• Written task: Keep the images out while you retype all of the data exactly.

------------------------------------------------

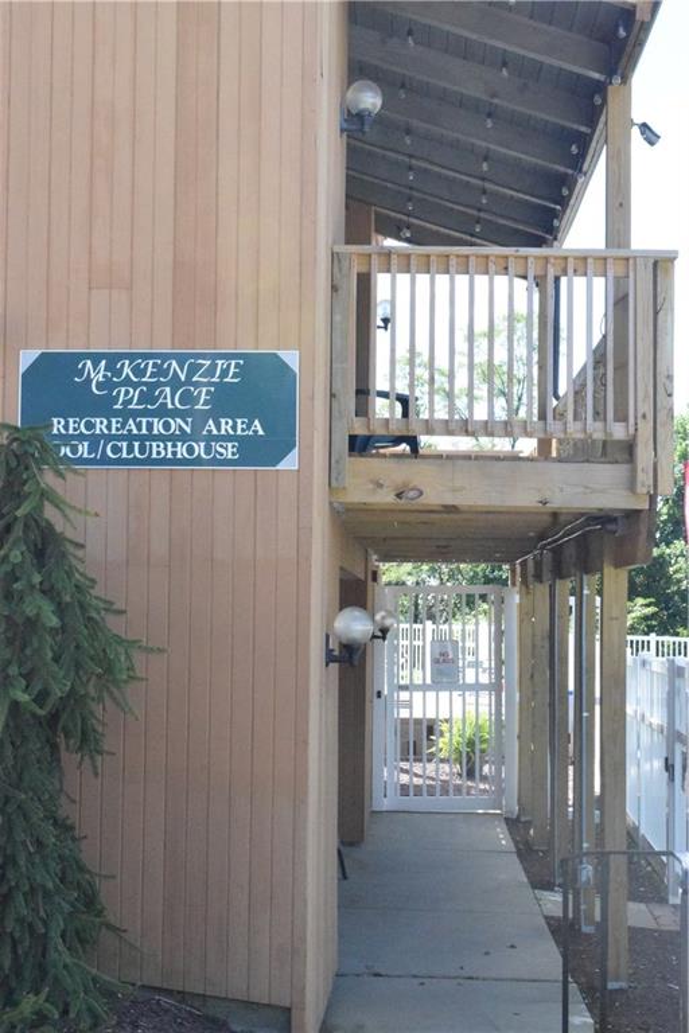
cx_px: 344
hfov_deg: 23.8
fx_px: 1636
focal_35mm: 57
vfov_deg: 35.1
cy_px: 516
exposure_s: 1/1250
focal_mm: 38
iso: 12800
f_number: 18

------------------------------------------------

• Task solution:
cx_px: 344
hfov_deg: 23.8
fx_px: 1636
focal_35mm: 57
vfov_deg: 35.1
cy_px: 516
exposure_s: 1/1250
focal_mm: 38
iso: 12800
f_number: 18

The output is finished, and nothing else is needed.